Prompt # 48 – treason

More Notes from the Canadian honey jar

On the code of conduct when it is ‘one of your own’ that you’re dealing with versus not…Are you more or less likely to misbehave when you are/not dating a fellow habesha??

August 10, 2017

we (girls, meaning habesha girls) are sometimes especially deeply hurt that “one of our own” (habesha guy) would do that to us (cheat on, break heart, abuse, etc.)

Which I think is a little bit ridiculous. People hurt each other, no matter where they are from. But we feel that we should get special treatment because we are women of their country. We think the rules of what people do to each other when relationships go sour should not apply to us. Does someone deserve worse treatment because they are from a different country? Because that’s what we’re saying, essentially. When love (or at least ‘strong liking’) has failed, patriotism should still prevail, I guess. It’s ironic that we feel this, considering that we come from such a patriarchal, misogynistic, culture. So, we come from a culture in which women are second class citizens, no question about it.  And yet we expect that our men in the diaspora will treat us more gently than they would treat women from other cultures, because we’re ‘their own’. It’s being in the diaspora that creates this kind of thinking, I think. We feel that we should stick together. In the diaspora, other differences among us (ethnic, class) that would have mattered a lot back home become irrelevant (at least they should). We feel a sense of one-ness, or try to.

There’s also the other side of this: feeling upset when one of ‘our own’ dates or marries a non-habesha. Feeling that only a non-habesha will treat us the way we want to be treated (whether male or female).
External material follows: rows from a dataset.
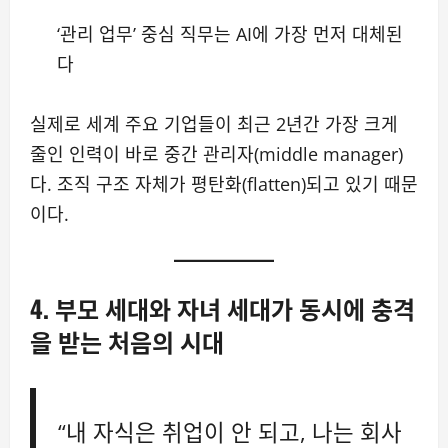
‘관리 업무’ 중심 직무는 AI에 가장 먼저 대체된
다
실제로 세계 주요 기업들이 최근 2년간 가장 크게
줄인 인력이 바로 중간 관리자(middle manager)
다. 조직 구조 자체가 평탄화(flatten)되고 있기 때문
이다.
4. 부모 세대와 자녀 세대가 동시에 충격
을 받는 처음의 시대
“내 자식은 취업이 안 되고, 나는 회사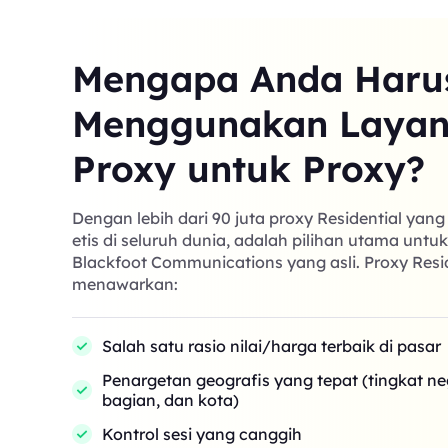
Mengapa Anda Haru
Menggunakan Laya
Proxy untuk Proxy?
Dengan lebih dari 90 juta proxy Residential yan
etis di seluruh dunia, adalah pilihan utama untu
Blackfoot Communications yang asli. Proxy Resi
menawarkan:
Salah satu rasio nilai/harga terbaik di pasar
Penargetan geografis yang tepat (tingkat n
bagian, dan kota)
Kontrol sesi yang canggih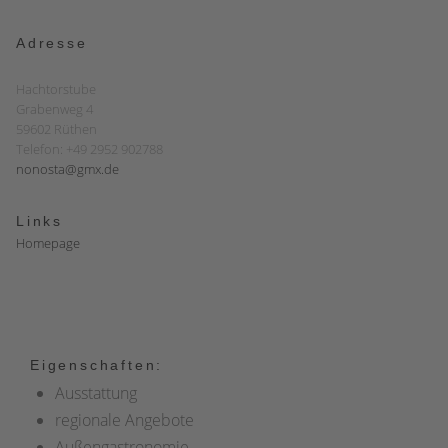
Adresse
Hachtorstube
Grabenweg 4
59602 Rüthen
Telefon: +49 2952 902788
nonosta@gmx.de
Links
Homepage
Eigenschaften:
Ausstattung
regionale Angebote
Außengastronomie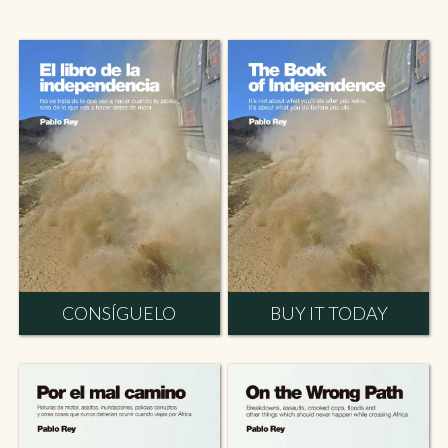
CONSÍGUELO
BUY IT TODAY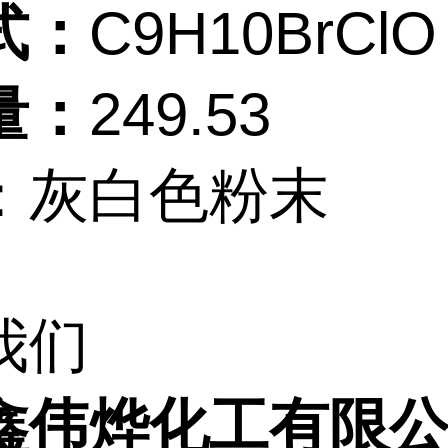
式：
C9H10BrClO
量：
249.53
：灰白色粉末
我们
鑫伟烨化工有限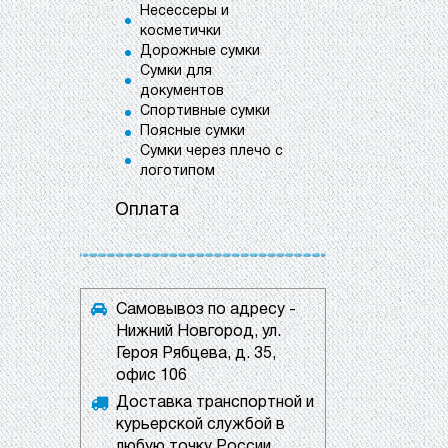
Несессеры и
косметички
Дорожные сумки
Сумки для
документов
Спортивные сумки
Поясные сумки
Сумки через плечо с
логотипом
Оплата
Самовывоз по адресу -
Нижний Новгород, ул.
Героя Рябцева, д. 35,
офис 106
Доставка транспортной и
курьерской службой в
любую точку России.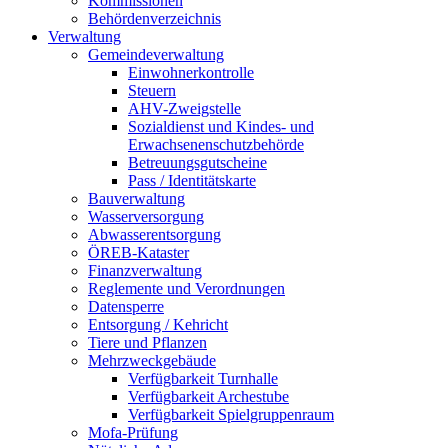
Kommissionen
Behördenverzeichnis
Verwaltung
Gemeindeverwaltung
Einwohnerkontrolle
Steuern
AHV-Zweigstelle
Sozialdienst und Kindes- und
Erwachsenenschutzbehörde
Betreuungsgutscheine
Pass / Identitätskarte
Bauverwaltung
Wasserversorgung
Abwasserentsorgung
ÖREB-Kataster
Finanzverwaltung
Reglemente und Verordnungen
Datensperre
Entsorgung / Kehricht
Tiere und Pflanzen
Mehrzweckgebäude
Verfügbarkeit Turnhalle
Verfügbarkeit Archestube
Verfügbarkeit Spielgruppenraum
Mofa-Prüfung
This happens either because people have been ‘burned’ by ‘one of their own’ or because they expect that they will be.

Ugh I don’t know what I’m talking/writing about! I just feel like I’m writing in such huge generalizations. All I know is that I’ve heard, from a couple of girlfriends, that sentiment that being hurt by a guy hurts worse/cuts deeper when it’s ‘one of your own’. But personally, I don’t understand or relate to this, because in matters of the heart, people act/react from a place of being just…people! True, maybe the initial attraction was helped along by the fact that both are from the same culture, but the nitty gritty is pretty much the same no matter what culture you are from. Just some people think that, being in diaspora, being limited in number and having only each other, so to speak, we should treat each other with care. Yes, in theory, maybe. That would be great. But it’s not realistic to expect that.

When the reverse happens, when a non-habesha treats another badly in a relationship, we’re also quick to attribute it to that; he/she hurt/betrayed/left me because she’s [insert non-habesha nationality here].

It’s all bullshit, in my opinion. In every culture there are the good guys/girls, and bad guys/girls, the ones that have their shit together and are evolved, and the ones that don’t/aren’t.

Is it because, deep inside, we’re always (the girls) looking for that ‘ideal, perfect habesha man’? Just like the guys are doing the same? The one who doesn’t exist, or never existed, or only comes close in the figure of our mothers and fathers (or mother/father-figures?)

It’s not that we don’t expect relationships to end, it’s the brutality with which they happen that is hard to take. But I’ve heard it said that a man would do/say just about anything to avoid hurting a woman (generally speaking), including doing the very thing which is most hurtful (disappearing, for example).

I don’t know whether it’s lack of sleep or what (but I slept ok!) that’s making the juices not run so smoothly re: this topic.

Of course, there’s also the other side, in that it’s precisely because we’re ‘one of their own’ that guys sometimes feel permission to act like an asshole. The way you kind of are not on your best behaviour when you’re ‘at home’. They can get away with it better than they would around others?

There’s also that disdain, inherited from generations of patriarchal society, that I believe lies deep in just about every habesha male. It may be very deep for some, to the point where one would mistake it for not existing at all, but it’s there. It comes out when there’s a real conflict, a real situation that calls for them to treat us as equals. It’s hard to shake off that sense of male superiority that’s ingrained from generations ago, in the DNA. It’s also hard for us, the women, to shake off this sense that we should be treated well, decently and with respect, simply because it’s the right thing to do, period, not because we are of one ethnicity/nationality or another. So instead of saying I can’t believe he would do that to /it’s not right that he would do that to ‘one of his own’, we should learn to say I can’t believe/it’s not right the he would do that to me. We deserve good treatment period, no matter where we’re from/not.

I deserve good treatment, period. No matter where I’m from, which ethnicity I belong to, etc. I deserve good treatment as a human being, period. I don’t want you to pick me/treat me well because I’m habesha, or because I’m not habesha, I want you to do so because I’m me.